In a way, life becomes more direct.
Less filtered, less strategic, less performative.
And in that directness, there is a quiet kind of honesty—one that doesn’t need to announce itself, because it’s already there in how you live.
Conclusion: The Freedom of Being Unapologetically Yourself
In the end, the desire for approval isn’t something we need to fight—it’s something we need to understand.
It once served a purpose. It helped us belong, survive, and navigate a world that depended on connection. But in holding onto it too tightly, in allowing it to define us, we trade something far more valuable: our authenticity.
Because a life built on approval is never fully our own.
It is shaped by shifting opinions, guided by expectations, and sustained by something we cannot control. No matter how much validation we receive, it never truly settles us. It only keeps us dependent on the next moment of acceptance.
Self-validation, on the other hand, changes the foundation.
It allows us to define our worth from within. To trust our own judgments. To move through the world without constantly seeking permission to be who we are. It doesn’t isolate us—it actually makes our connections more genuine, because they are no longer based on performance.
And perhaps most importantly, it allows us to live honestly.
To say what we mean. To choose what aligns. To walk away when something doesn’t feel right. Not to stand out, not to rebel—but simply because it is true.
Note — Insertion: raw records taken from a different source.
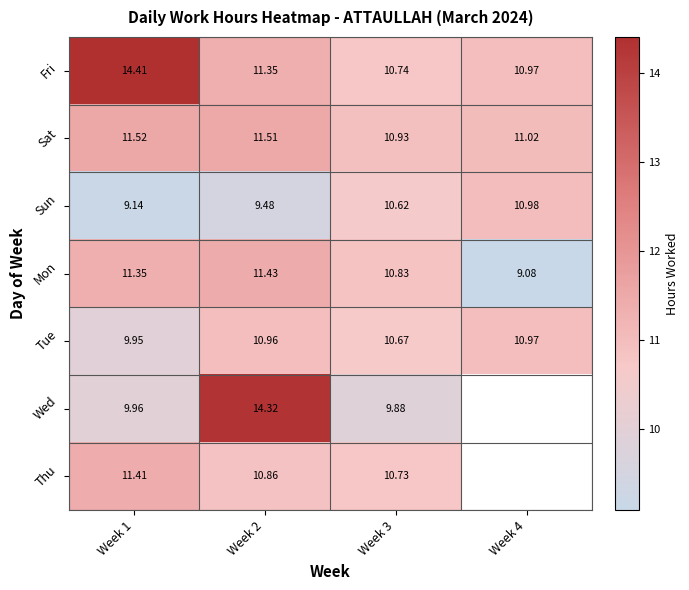

The value of Mon at Week 1 is 11.3. True or false?

True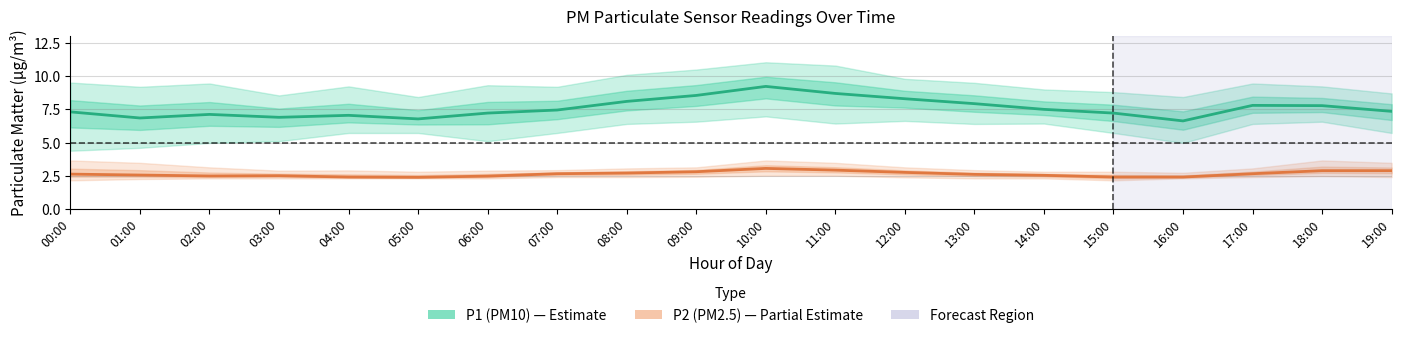

Reading right to left, transcribe all the data shown in this chart.

P1 (PM10): 19:00=7.3	18:00=7.8	17:00=7.8	16:00=6.6	15:00=7.2	14:00=7.5	13:00=7.9	12:00=8.3	11:00=8.7	10:00=9.2	09:00=8.6	08:00=8.1	07:00=7.5	06:00=7.2	05:00=6.8	04:00=7.0	03:00=6.9	02:00=7.1	01:00=6.8	00:00=7.3
P2 (PM2.5): 19:00=2.9	18:00=2.9	17:00=2.6	16:00=2.4	15:00=2.4	14:00=2.5	13:00=2.6	12:00=2.8	11:00=2.9	10:00=3.0	09:00=2.8	08:00=2.7	07:00=2.6	06:00=2.5	05:00=2.4	04:00=2.4	03:00=2.5	02:00=2.5	01:00=2.5	00:00=2.6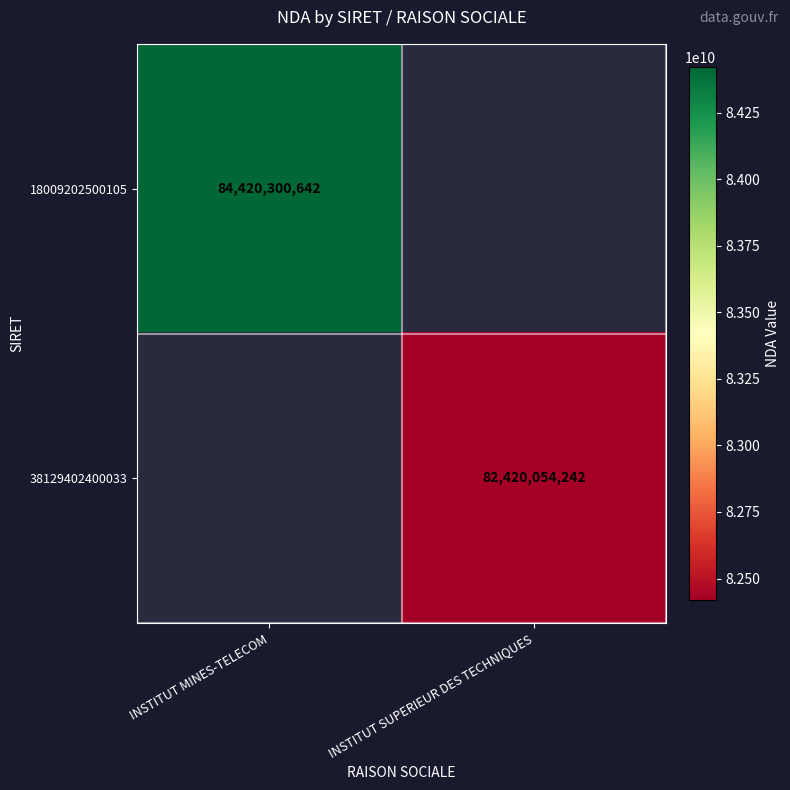

The value of 18009202500105 at INSTITUT MINES-TELECOM is 84420300642. True or false?

True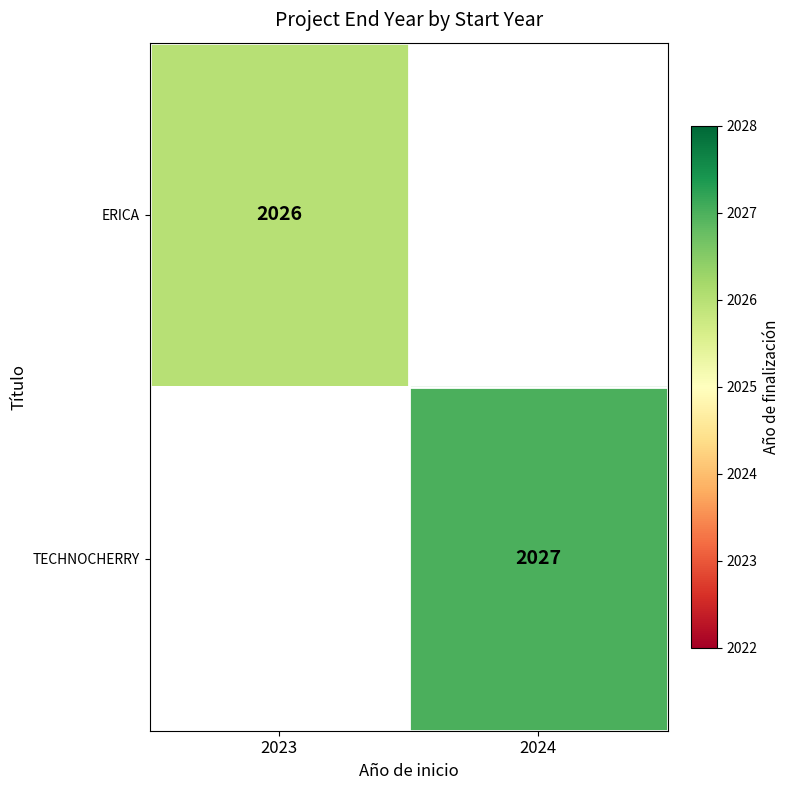

True or false: TECHNOCHERRY has a value of 2723.4 at 2024.

False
There’s a quiet strength in that.
A kind of freedom that doesn’t depend on recognition or approval. A sense of being grounded in yourself, regardless of how others respond.
And when you reach that point, something becomes clear.
It is far better to be appreciated by a few for who you truly are, than to be accepted by many for who you are not.
As Jim Carrey once said:
“Your need for acceptance can make you invisible in this world. Don’t let anything stand in the way of the light that shines through this form.”